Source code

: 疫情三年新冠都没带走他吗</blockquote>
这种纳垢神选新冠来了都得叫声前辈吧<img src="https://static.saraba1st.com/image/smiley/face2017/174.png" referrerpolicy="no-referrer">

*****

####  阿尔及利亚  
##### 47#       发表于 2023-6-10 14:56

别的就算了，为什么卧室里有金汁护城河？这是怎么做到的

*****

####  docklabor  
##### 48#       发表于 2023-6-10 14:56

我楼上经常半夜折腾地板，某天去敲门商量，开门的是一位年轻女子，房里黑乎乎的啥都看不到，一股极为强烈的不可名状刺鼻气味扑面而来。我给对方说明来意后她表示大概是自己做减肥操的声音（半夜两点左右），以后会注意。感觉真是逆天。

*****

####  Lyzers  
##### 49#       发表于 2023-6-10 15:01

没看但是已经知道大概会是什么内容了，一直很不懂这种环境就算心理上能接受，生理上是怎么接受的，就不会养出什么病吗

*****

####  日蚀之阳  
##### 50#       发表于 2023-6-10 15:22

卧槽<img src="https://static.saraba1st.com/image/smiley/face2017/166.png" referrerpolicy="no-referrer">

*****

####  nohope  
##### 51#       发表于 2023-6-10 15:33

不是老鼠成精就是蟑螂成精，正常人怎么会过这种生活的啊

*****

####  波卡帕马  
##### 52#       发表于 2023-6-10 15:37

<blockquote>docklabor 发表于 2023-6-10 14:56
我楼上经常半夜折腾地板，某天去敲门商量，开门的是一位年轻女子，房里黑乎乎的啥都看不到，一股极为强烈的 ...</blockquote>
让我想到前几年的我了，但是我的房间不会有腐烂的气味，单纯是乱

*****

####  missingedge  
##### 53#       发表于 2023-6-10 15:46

__Assignment__
Return the material above in full, exactly as it appears.

__Response below__
Source code

: 疫情三年新冠都没带走他吗</blockquote>
这种纳垢神选新冠来了都得叫声前辈吧<img src="https://static.saraba1st.com/image/smiley/face2017/174.png" referrerpolicy="no-referrer">

*****

####  阿尔及利亚  
##### 47#       发表于 2023-6-10 14:56

别的就算了，为什么卧室里有金汁护城河？这是怎么做到的

*****

####  docklabor  
##### 48#       发表于 2023-6-10 14:56

我楼上经常半夜折腾地板，某天去敲门商量，开门的是一位年轻女子，房里黑乎乎的啥都看不到，一股极为强烈的不可名状刺鼻气味扑面而来。我给对方说明来意后她表示大概是自己做减肥操的声音（半夜两点左右），以后会注意。感觉真是逆天。

*****

####  Lyzers  
##### 49#       发表于 2023-6-10 15:01

没看但是已经知道大概会是什么内容了，一直很不懂这种环境就算心理上能接受，生理上是怎么接受的，就不会养出什么病吗

*****

####  日蚀之阳  
##### 50#       发表于 2023-6-10 15:22

卧槽<img src="https://static.saraba1st.com/image/smiley/face2017/166.png" referrerpolicy="no-referrer">

*****

####  nohope  
##### 51#       发表于 2023-6-10 15:33

不是老鼠成精就是蟑螂成精，正常人怎么会过这种生活的啊

*****

####  波卡帕马  
##### 52#       发表于 2023-6-10 15:37

<blockquote>docklabor 发表于 2023-6-10 14:56
我楼上经常半夜折腾地板，某天去敲门商量，开门的是一位年轻女子，房里黑乎乎的啥都看不到，一股极为强烈的 ...</blockquote>
让我想到前几年的我了，但是我的房间不会有腐烂的气味，单纯是乱

*****

####  missingedge  
##### 53#       发表于 2023-6-10 15:46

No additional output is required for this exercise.